:: Material supplied

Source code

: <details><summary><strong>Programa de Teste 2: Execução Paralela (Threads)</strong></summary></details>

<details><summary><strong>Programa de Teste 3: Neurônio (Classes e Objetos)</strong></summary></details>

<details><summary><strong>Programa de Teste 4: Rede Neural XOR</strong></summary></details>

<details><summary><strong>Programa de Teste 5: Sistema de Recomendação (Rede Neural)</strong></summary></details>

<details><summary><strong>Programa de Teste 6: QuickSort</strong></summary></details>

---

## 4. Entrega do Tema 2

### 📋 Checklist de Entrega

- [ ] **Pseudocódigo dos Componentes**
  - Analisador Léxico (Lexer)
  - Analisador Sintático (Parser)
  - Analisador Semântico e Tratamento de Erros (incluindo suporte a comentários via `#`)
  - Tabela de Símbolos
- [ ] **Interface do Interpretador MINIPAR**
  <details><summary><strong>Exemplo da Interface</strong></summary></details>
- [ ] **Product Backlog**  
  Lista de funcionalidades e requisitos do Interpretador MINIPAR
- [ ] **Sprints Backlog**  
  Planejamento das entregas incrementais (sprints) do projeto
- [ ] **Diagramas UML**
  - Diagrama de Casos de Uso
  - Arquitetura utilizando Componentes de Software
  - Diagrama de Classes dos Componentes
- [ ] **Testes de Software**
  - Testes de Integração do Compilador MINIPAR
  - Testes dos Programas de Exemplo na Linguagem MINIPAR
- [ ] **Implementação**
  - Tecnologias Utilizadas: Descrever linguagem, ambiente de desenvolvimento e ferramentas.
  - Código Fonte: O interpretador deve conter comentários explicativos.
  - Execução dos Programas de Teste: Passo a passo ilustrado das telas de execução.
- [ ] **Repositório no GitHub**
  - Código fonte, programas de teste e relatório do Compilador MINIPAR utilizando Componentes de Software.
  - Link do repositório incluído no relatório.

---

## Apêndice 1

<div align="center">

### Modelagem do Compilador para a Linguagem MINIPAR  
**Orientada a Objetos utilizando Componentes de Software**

::::

- _Work instructions_
Can you copy out the rows word for word, starting at the very beginning and ending at the line that contains "### 📋 Checklist de Entrega", with that line included?

- _The answer_
Source code

: <details><summary><strong>Programa de Teste 2: Execução Paralela (Threads)</strong></summary></details>

<details><summary><strong>Programa de Teste 3: Neurônio (Classes e Objetos)</strong></summary></details>

<details><summary><strong>Programa de Teste 4: Rede Neural XOR</strong></summary></details>

<details><summary><strong>Programa de Teste 5: Sistema de Recomendação (Rede Neural)</strong></summary></details>

<details><summary><strong>Programa de Teste 6: QuickSort</strong></summary></details>

---

## 4. Entrega do Tema 2

### 📋 Checklist de Entrega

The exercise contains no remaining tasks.